> _WRITTEN TASK_: Can you swap every "cookies" in the records below for "rastreadores" and write them out again with nothing else changed?

> _RECORDS TO USE_:
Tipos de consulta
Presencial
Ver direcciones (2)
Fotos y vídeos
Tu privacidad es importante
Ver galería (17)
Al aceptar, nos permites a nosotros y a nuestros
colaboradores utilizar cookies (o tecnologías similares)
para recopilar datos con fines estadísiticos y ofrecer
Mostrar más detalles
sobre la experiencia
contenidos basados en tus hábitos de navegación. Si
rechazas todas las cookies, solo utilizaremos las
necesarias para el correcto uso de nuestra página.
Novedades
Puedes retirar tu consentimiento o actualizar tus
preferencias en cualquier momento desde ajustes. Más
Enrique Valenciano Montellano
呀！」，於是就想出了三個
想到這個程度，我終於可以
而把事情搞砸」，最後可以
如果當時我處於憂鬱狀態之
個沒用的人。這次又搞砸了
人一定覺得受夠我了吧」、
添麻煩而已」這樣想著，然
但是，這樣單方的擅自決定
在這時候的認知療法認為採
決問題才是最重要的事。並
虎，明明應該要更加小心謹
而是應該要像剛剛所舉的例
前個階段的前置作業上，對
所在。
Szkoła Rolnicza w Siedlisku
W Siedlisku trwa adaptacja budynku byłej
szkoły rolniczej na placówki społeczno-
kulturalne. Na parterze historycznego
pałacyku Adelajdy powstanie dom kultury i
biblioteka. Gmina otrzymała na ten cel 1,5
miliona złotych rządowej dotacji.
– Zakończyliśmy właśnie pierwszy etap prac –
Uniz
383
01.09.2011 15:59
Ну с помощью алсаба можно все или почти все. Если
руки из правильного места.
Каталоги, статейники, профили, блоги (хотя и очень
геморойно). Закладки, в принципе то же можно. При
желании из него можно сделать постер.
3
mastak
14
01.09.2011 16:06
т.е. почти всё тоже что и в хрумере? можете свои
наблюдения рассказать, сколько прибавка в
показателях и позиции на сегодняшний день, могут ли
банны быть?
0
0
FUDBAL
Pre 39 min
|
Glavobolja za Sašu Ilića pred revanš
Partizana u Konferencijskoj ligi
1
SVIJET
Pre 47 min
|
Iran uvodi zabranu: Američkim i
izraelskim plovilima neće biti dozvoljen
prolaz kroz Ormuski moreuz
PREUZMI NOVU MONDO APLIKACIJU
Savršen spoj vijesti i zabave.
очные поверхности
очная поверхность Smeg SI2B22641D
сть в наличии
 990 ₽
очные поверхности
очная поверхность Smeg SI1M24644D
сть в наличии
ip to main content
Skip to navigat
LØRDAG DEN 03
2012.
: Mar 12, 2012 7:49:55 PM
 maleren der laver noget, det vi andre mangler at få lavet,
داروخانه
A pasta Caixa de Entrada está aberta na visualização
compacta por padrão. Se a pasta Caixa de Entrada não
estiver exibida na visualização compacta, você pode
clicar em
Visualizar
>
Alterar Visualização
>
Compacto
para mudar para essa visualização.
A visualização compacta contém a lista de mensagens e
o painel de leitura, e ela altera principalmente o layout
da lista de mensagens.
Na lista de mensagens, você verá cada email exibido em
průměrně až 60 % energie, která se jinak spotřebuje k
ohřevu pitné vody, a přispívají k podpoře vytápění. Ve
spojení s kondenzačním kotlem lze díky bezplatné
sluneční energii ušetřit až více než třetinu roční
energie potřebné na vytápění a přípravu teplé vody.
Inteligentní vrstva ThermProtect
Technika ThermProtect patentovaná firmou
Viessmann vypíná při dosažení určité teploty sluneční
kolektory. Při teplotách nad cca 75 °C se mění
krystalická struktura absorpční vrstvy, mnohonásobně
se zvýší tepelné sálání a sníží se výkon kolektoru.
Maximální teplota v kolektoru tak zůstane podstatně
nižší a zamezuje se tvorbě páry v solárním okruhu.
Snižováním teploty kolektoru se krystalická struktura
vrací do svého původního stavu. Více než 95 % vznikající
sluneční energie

> _FINISHED EXERCISE_:
Tipos de consulta
Presencial
Ver direcciones (2)
Fotos y vídeos
Tu privacidad es importante
Ver galería (17)
Al aceptar, nos permites a nosotros y a nuestros
colaboradores utilizar rastreadores (o tecnologías similares)
para recopilar datos con fines estadísiticos y ofrecer
Mostrar más detalles
sobre la experiencia
contenidos basados en tus hábitos de navegación. Si
rechazas todas las rastreadores, solo utilizaremos las
necesarias para el correcto uso de nuestra página.
Novedades
Puedes retirar tu consentimiento o actualizar tus
preferencias en cualquier momento desde ajustes. Más
Enrique Valenciano Montellano
呀！」，於是就想出了三個
想到這個程度，我終於可以
而把事情搞砸」，最後可以
如果當時我處於憂鬱狀態之
個沒用的人。這次又搞砸了
人一定覺得受夠我了吧」、
添麻煩而已」這樣想著，然
但是，這樣單方的擅自決定
在這時候的認知療法認為採
決問題才是最重要的事。並
虎，明明應該要更加小心謹
而是應該要像剛剛所舉的例
前個階段的前置作業上，對
所在。
Szkoła Rolnicza w Siedlisku
W Siedlisku trwa adaptacja budynku byłej
szkoły rolniczej na placówki społeczno-
kulturalne. Na parterze historycznego
pałacyku Adelajdy powstanie dom kultury i
biblioteka. Gmina otrzymała na ten cel 1,5
miliona złotych rządowej dotacji.
– Zakończyliśmy właśnie pierwszy etap prac –
Uniz
383
01.09.2011 15:59
Ну с помощью алсаба можно все или почти все. Если
руки из правильного места.
Каталоги, статейники, профили, блоги (хотя и очень
геморойно). Закладки, в принципе то же можно. При
желании из него можно сделать постер.
3
mastak
14
01.09.2011 16:06
т.е. почти всё тоже что и в хрумере? можете свои
наблюдения рассказать, сколько прибавка в
показателях и позиции на сегодняшний день, могут ли
банны быть?
0
0
FUDBAL
Pre 39 min
|
Glavobolja za Sašu Ilića pred revanš
Partizana u Konferencijskoj ligi
1
SVIJET
Pre 47 min
|
Iran uvodi zabranu: Američkim i
izraelskim plovilima neće biti dozvoljen
prolaz kroz Ormuski moreuz
PREUZMI NOVU MONDO APLIKACIJU
Savršen spoj vijesti i zabave.
очные поверхности
очная поверхность Smeg SI2B22641D
сть в наличии
 990 ₽
очные поверхности
очная поверхность Smeg SI1M24644D
сть в наличии
ip to main content
Skip to navigat
LØRDAG DEN 03
2012.
: Mar 12, 2012 7:49:55 PM
 maleren der laver noget, det vi andre mangler at få lavet,
داروخانه
A pasta Caixa de Entrada está aberta na visualização
compacta por padrão. Se a pasta Caixa de Entrada não
estiver exibida na visualização compacta, você pode
clicar em
Visualizar
>
Alterar Visualização
>
Compacto
para mudar para essa visualização.
A visualização compacta contém a lista de mensagens e
o painel de leitura, e ela altera principalmente o layout
da lista de mensagens.
Na lista de mensagens, você verá cada email exibido em
průměrně až 60 % energie, která se jinak spotřebuje k
ohřevu pitné vody, a přispívají k podpoře vytápění. Ve
spojení s kondenzačním kotlem lze díky bezplatné
sluneční energii ušetřit až více než třetinu roční
energie potřebné na vytápění a přípravu teplé vody.
Inteligentní vrstva ThermProtect
Technika ThermProtect patentovaná firmou
Viessmann vypíná při dosažení určité teploty sluneční
kolektory. Při teplotách nad cca 75 °C se mění
krystalická struktura absorpční vrstvy, mnohonásobně
se zvýší tepelné sálání a sníží se výkon kolektoru.
Maximální teplota v kolektoru tak zůstane podstatně
nižší a zamezuje se tvorbě páry v solárním okruhu.
Snižováním teploty kolektoru se krystalická struktura
vrací do svého původního stavu. Více než 95 % vznikající
sluneční energie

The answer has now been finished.